Where readers ask, and we (the community) try to answer. This is a good one, and a great thought. Thanks for the email MM:
So I have a question that I’d love your take (and maybe your reader’s take) on: Why do people walk away from a house that’s underwater when no one walks away from anything else that’s worth less than they paid for it?
I mean, think about a car. People drop 50, 60, 70 thousand dollars on a car that’s instantly worth less than they paid the second they drove it off the lot. But no one would ever say “Well, I’ve still got 5 years on my car loan and it’s worth half of what I paid, so I’m just walking away.”
No one says “I’m paying 12% interest on this new $5000 big screen TV I bought on credit, and it’s now not worth what I paid, so I’m just going to walk away from my credit card bill.”
Is it because we’ve been conditioned over the years by the financial and real estate industries that homes are an “investment” that will only go up?
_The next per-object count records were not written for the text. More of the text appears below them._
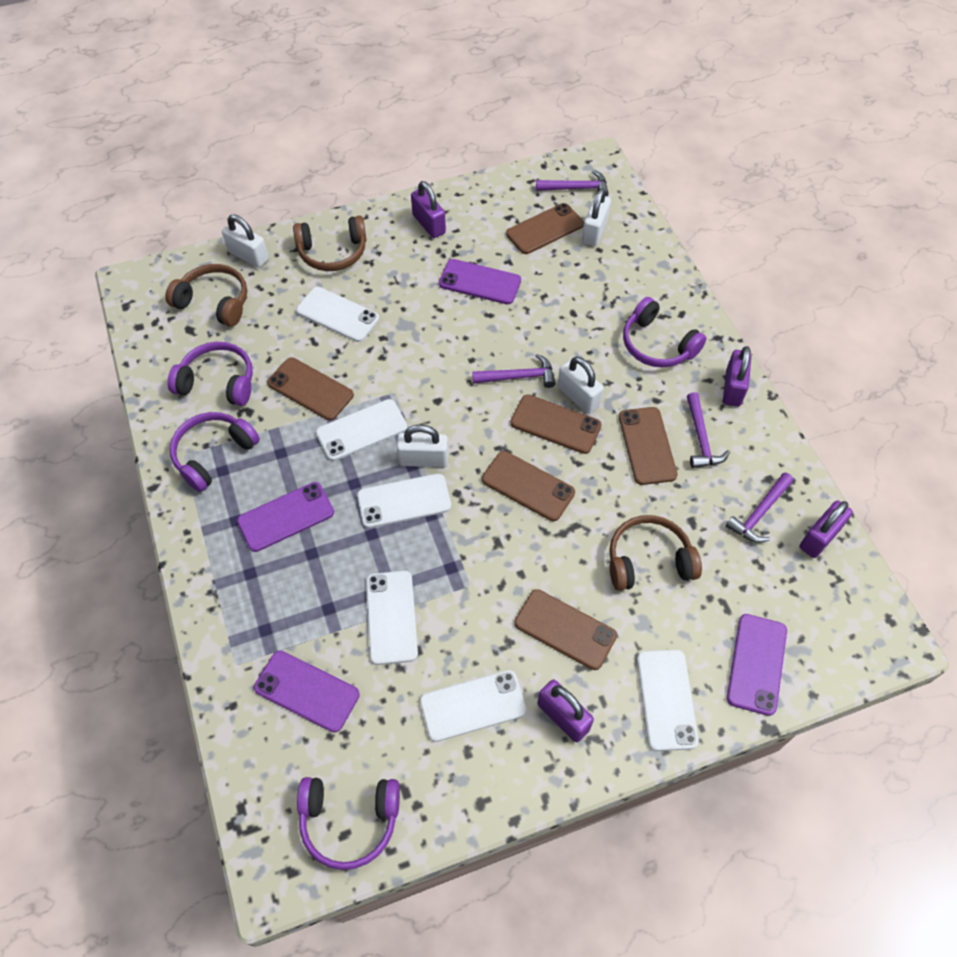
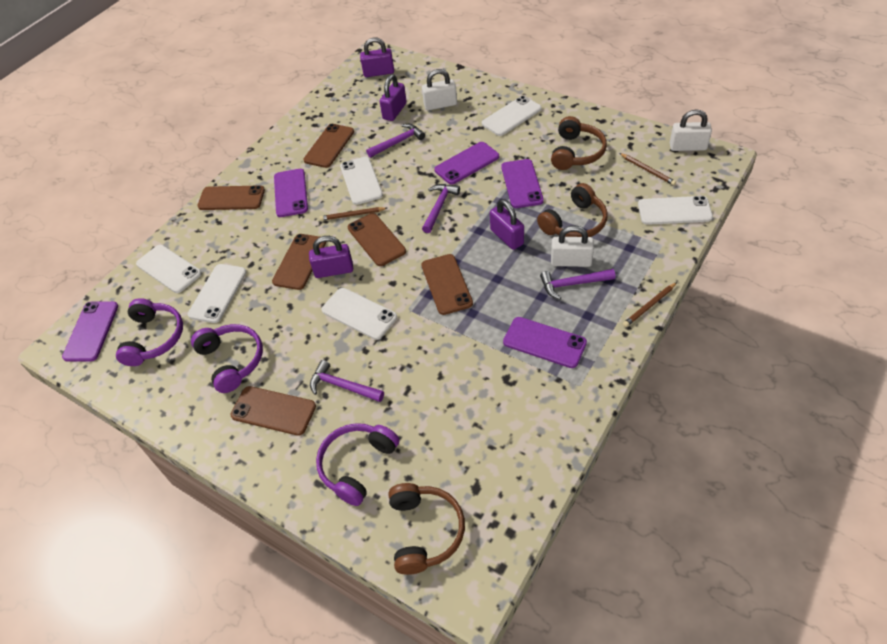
brown pencil: none = 0 -> [319,207,387,221] [620,153,676,185] [623,282,677,327] = 3
purple headphones: [168,342,253,406] [170,412,260,492] [297,777,400,870] [623,297,706,368] = 4 -> [116,298,183,366] [191,324,263,393] [316,423,400,506] = 3
purple phone: [237,482,334,552] [254,650,360,733] [439,259,521,304] [727,614,787,716] = 4 -> [62,301,118,362] [274,169,308,217] [434,142,499,185] [501,159,544,208] [503,317,587,368] = 5
white padlock: [222,215,269,268] [397,425,448,467] [558,356,604,414] [582,188,611,246] = 4 -> [422,69,457,110] [551,225,594,267] [670,109,712,151] = 3

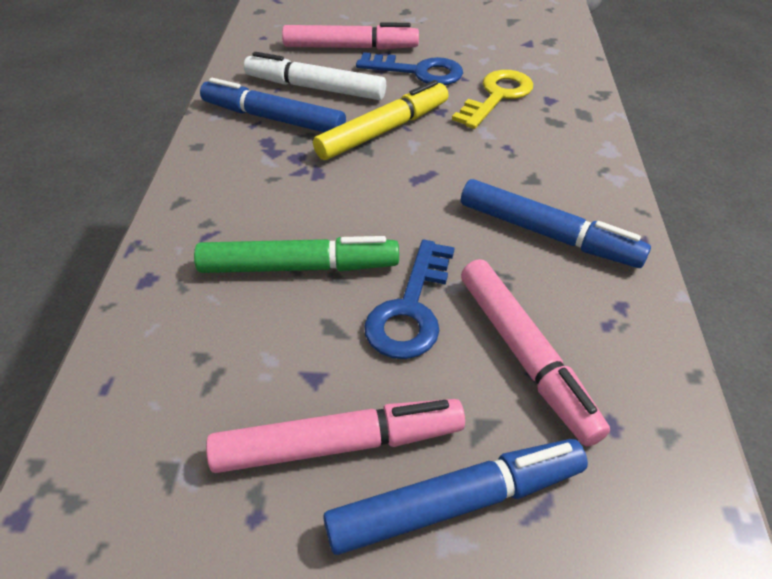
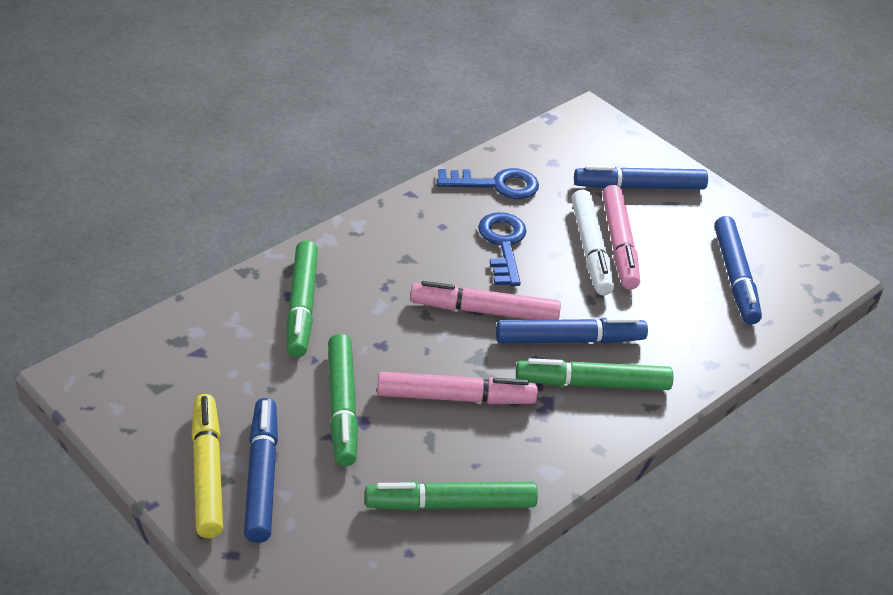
blue marker: [200,78,346,132] [323,439,588,555] [461,179,651,268] = 3 -> [244,398,278,543] [496,317,648,344] [574,165,708,189] [714,216,762,325] = 4
green marker: [194,236,399,273] = 1 -> [287,240,318,357] [328,334,358,466] [365,481,538,511] [516,358,673,390] = 4
yellow key: [452,70,533,129] = 1 -> none = 0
Or that homes are only worth it if we’re going to make a ton of money on them down the road?
Call me crazy, but I think if you buy a house where you can afford the monthly payments, it shouldn’t matter at all how much your house is worth compared to what you paid.
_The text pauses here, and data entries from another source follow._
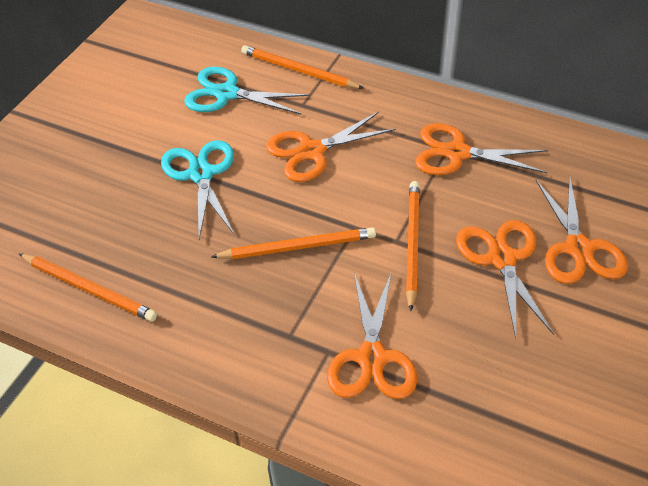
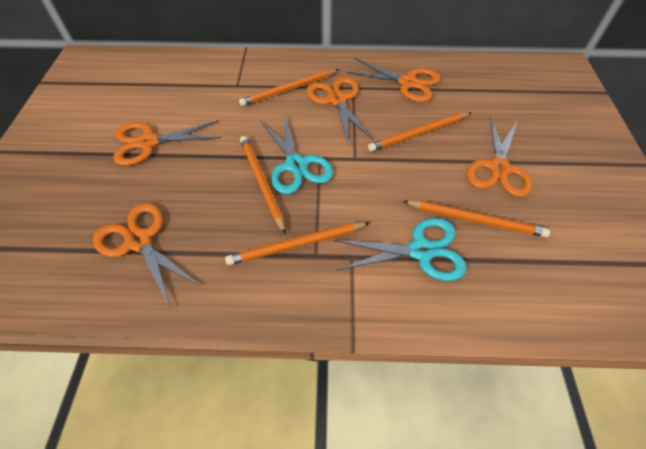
orange pencil: [19,254,157,322] [211,227,376,259] [241,45,364,89] [406,181,420,311] = 4 -> [225,222,369,265] [239,69,339,106] [240,136,286,234] [368,112,472,152] [403,200,550,237] = 5

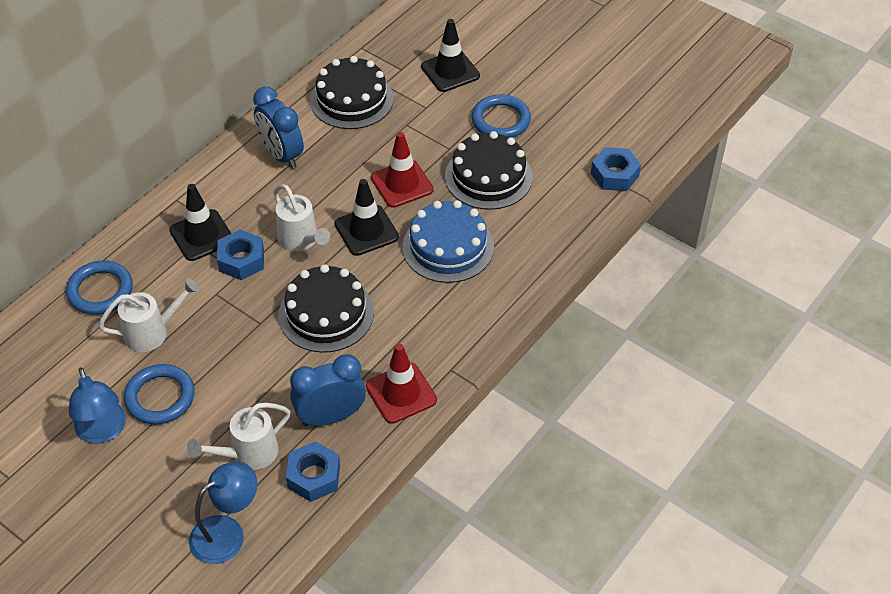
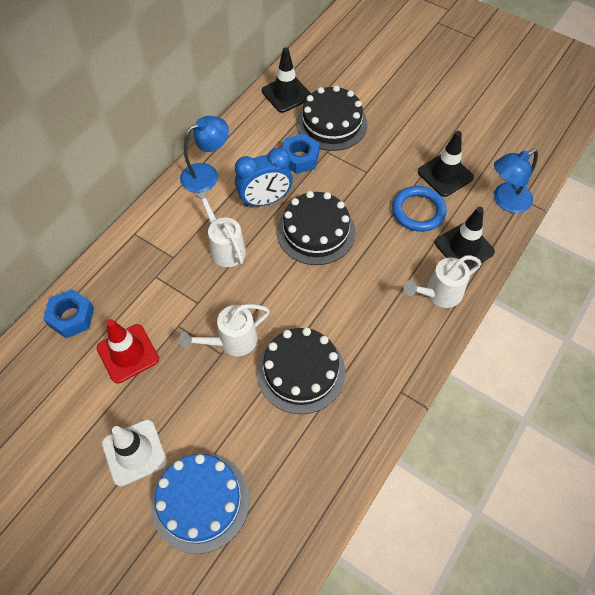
blue clock: [253,86,304,169] [290,354,366,426] = 2 -> [235,148,293,207] = 1
blue nut: [217,230,264,280] [286,441,340,502] [591,147,641,191] = 3 -> [43,289,94,338] [282,134,320,174] = 2
blue ring: [66,261,133,315] [124,364,195,425] [471,94,531,138] = 3 -> [392,186,447,232] = 1
red traffic cone: [366,344,437,424] [371,132,434,208] = 2 -> [97,319,159,383] = 1
white traffic cone: none = 0 -> [102,419,167,487] = 1

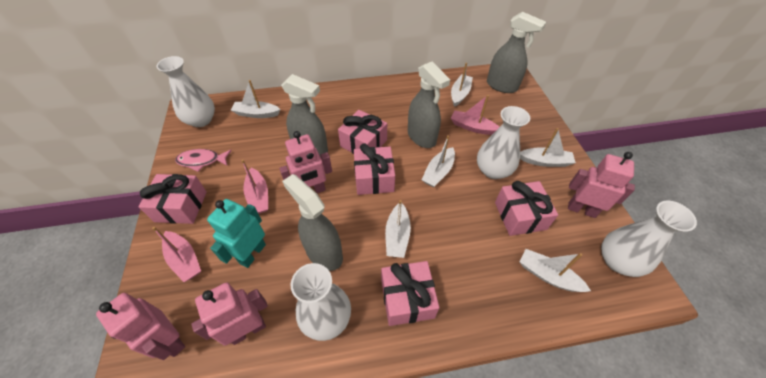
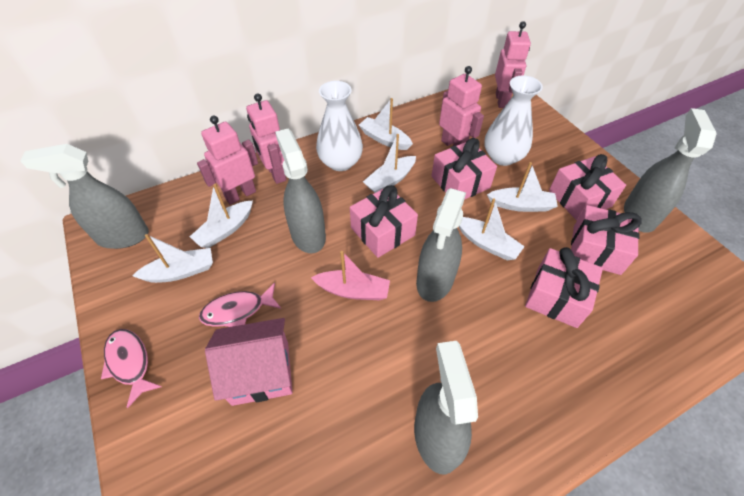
grey spray bottle: [281,74,328,157] [282,174,343,271] [408,62,450,148] [487,12,546,93] = 4 -> [20,144,149,249] [275,129,326,253] [414,341,478,474] [416,188,466,302] [624,108,717,233] = 5
pink boat: [152,227,201,282] [241,159,268,214] [451,95,499,135] = 3 -> [311,251,390,300] = 1
pink fish: [175,149,232,172] = 1 -> [101,329,162,408] [199,283,281,327] = 2
pink house: none = 0 -> [205,318,292,406] = 1
turquoise robot: [207,199,266,268] = 1 -> none = 0
white vase: [156,56,215,127] [291,263,351,341] [477,106,530,179] [601,201,697,277] = 4 -> [316,81,363,171] [484,75,543,166] = 2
Very interesting thought, and honestly something we do not have an answer for. We’d have to guess that every person is different and a house payment is likely much larger than a TV or car payment, so walking from something like that carries larger financial gains/losses.
Does walking from a credit card carry the same credit punishment as walking from a house and going into foreclosure?
We can say there are many people walking away from their credit card bills, but the odd thing is, they get to keep the TVs! As for the car, remember “REPO Man”?
We think your question may spawn more questions and doubt there is really one specific answer, but we (like you) would love to hear what some readers have to say.